3.2.3 MII bus snooping devices

These perform the same role as timestamping Ethernet PHYs, save for the fact that they are discrete devices and can therefore be used in conjunction with any PHY even if it doesn’t support timestamping. In Linux, they are discoverable and attachable to a struct phy_device through Device Tree, and for the rest, they use the same mii_ts infrastructure as those. See Documentation/devicetree/bindings/ptp/timestamper.txt for more details.

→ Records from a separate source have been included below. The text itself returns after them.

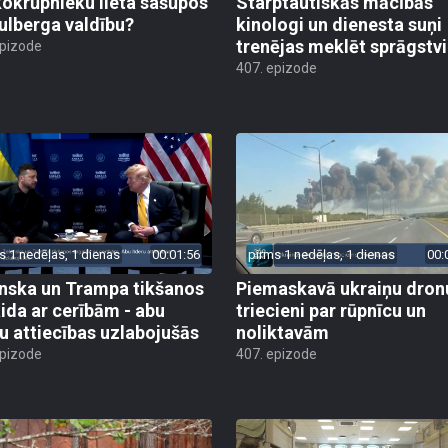
kokrūpnieku lieta sašūpos
Starptautiskās mācībās
Kulberga valdību?
kinologi un dienesta suņi
trenējas meklēt sprāgstvi
epizode
407. epizode
s 1 nedēļas, 1 dienas
00:01:56
pirms 1 nedēļas, 1 dienas
00:
nska un Trampa tikšanos
Piemaskavā ukraiņu dron
ida ar cerībām - abu
triecieni par rūpnīcu un
ru attiecības uzlabojušās
noliktavām
epizode
407. epizode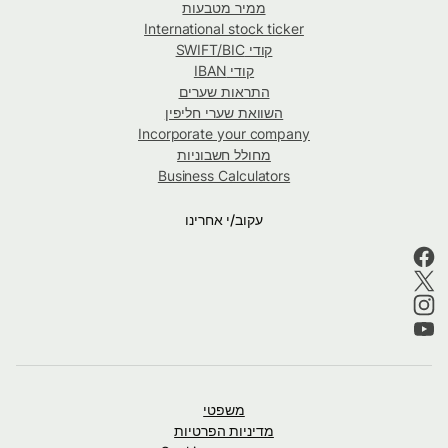
ממיר מטבעות
International stock ticker
קודי SWIFT/BIC
קודי IBAN
התראות שערים
השוואת שערי חליפין
Incorporate your company
מחולל חשבוניות
Business Calculators
עקוב/י אחרינו
משפטי
מדיניות הפרטיות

3.2.4 Other caveats for MAC drivers

Stacked PHCs, especially DSA (but not only) - since that doesn’t require any modification to MAC drivers, so it is more difficult to ensure correctness of all possible code paths - is that they uncover bugs which were impossible to trigger before the existence of stacked PTP clocks. One example has to do with this line of code, already presented earlier:

skb_shinfo(skb)->tx_flags |= SKBTX_IN_PROGRESS;

Any TX timestamping logic, be it a plain MAC driver, a DSA switch driver, a PHY driver or a MII bus snooping device driver, should set this flag. But a MAC driver that is unaware of PHC stacking might get tripped up by somebody other than itself setting this flag, and deliver a duplicate timestamp. For example, a typical driver design for TX timestamping might be to split the transmission part into 2 portions:

  1. “TX”: checks whether PTP timestamping has been previously enabled through the .ndo_do_ioctl (“priv->hwtstamp_tx_enabled == true”) and the current skb requires a TX timestamp (“skb_shinfo(skb)->tx_flags & SKBTX_HW_TSTAMP”). If this is true, it sets the “skb_shinfo(skb)->tx_flags |= SKBTX_IN_PROGRESS” flag. Note: as described above, in the case of a stacked PHC system, this condition should never trigger, as this MAC is certainly not the outermost PHC. But this is not where the typical issue is. Transmission proceeds with this packet.
  2. “TX confirmation”: Transmission has finished. The driver checks whether it is necessary to collect any TX timestamp for it. Here is where the typical issues are: the MAC driver takes a shortcut and only checks whether “skb_shinfo(skb)->tx_flags & SKBTX_IN_PROGRESS” was set. With a stacked PHC system, this is incorrect because this MAC driver is not the only entity in the TX data path who could have enabled SKBTX_IN_PROGRESS in the first place.

The correct solution for this problem is for MAC drivers to have a compound check in their “TX confirmation” portion, not only for “skb_shinfo(skb)->tx_flags & SKBTX_IN_PROGRESS”, but also for “priv->hwtstamp_tx_enabled == true”. Because the rest of the system ensures that PTP timestamping is not enabled for anything other than the outermost PHC, this enhanced check will avoid delivering a duplicated TX timestamp to user space.